The boat returned with the additional assistance I required, and with the necessary gear for freeing the forecastle hatch. The business was somewhat tedious. It was a case of what sailors know as jam. It involved luff upon luff, much sweating and swearing, much hard straining and hoarse chorusing at the little forecastle capstan. At last we started the bowsprit, the heel ran clear of the hatch, and two of the men, grasping the hatch cover, swept it through its grooves.

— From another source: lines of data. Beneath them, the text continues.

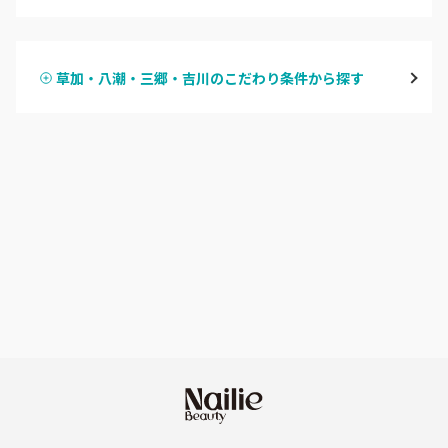
ハンドジェル
越谷
草加・八潮・三郷・吉川のこだわり条件から探す
ハンドスカルプ
パラジェル
草加・八潮・三郷・吉川
ハンドケアカラー
フィルイン
川口・蕨
フット
持ち込み OK
戸田
オフのみ
やり放題 あり
川越・本川越
初回オフ 無料
ふじみ野・鶴瀬・上福岡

The moment the hatch was open a figure rose up out of the darkness below; another followed at his heels. I looked for more, but there were but two, and those two stood blinking and rubbing their eyes, and turning their heads about as though their motions were produced by clockwork. One of them was the strangest looking man I had ever seen. Did you ever read the story of Peter Serrano? If so, then figure Serrano with his beard cropped, his hairy body clothed in a sleeved waistcoat and a pair of short pilot breeches, the hair of his head still long, and rings in his ears, the whole man still preserving a good deal of that oyster-like expression of face and sandy grittiness of complexion which Peter got from a long residence upon a shoal.

This man might have been Peter Serrano after he had been trimmed, washed, and cared for ashore. His eyes were small and fiery, the edges of the lids a raw red. He was about five feet tall, with the smallest feet that ever capered at the extremities of a sailor’s trousers. His companion was of the ordinary type of merchant seamen, red-haired, of a heavy cast of countenance; the complexion of this man was of the hue of sailors’ duff—which you must go to sea to understand, for there is no word in the English language to express the color of it. They had risen through the hatch with activity; as they stood they seemed fairly strong on their pins. But the light confounded them, and they continued to rub and to weep and to mechanically rotate their heads for some few minutes after I had begun to talk to them.

“Well, my lads,” said I, “this is a stroke of fortune for you. Talk of rats in a hole! How came ye into this mess? But, first, are ye English?”

“English both,” said the little man.

“How come ye to be locked up after this fashion?”

The little chap looked round at us with streaming eyes and said, in just the sort of harsh, salt, gritty voice that my imagination had fitted him with before he opened his lips—a voice that was extraordinary with its suggestion of sand, the seething of surf, and the spasmodic shriek of the gull: “Tell us the time, will yer?”

I looked at my watch and gave him the hour. He lugged out a great silver turnip from his breeches’ band; the dial plate of that watch was about the size of a shilling, and the back of it came nearly to the circumference of a saucer.

“What does he say?” he exclaimed, holding up the watch. “This here blaze is like striking of a man blind.”

“The time by your watch,” said I, looking at it, “is seven o’clock.”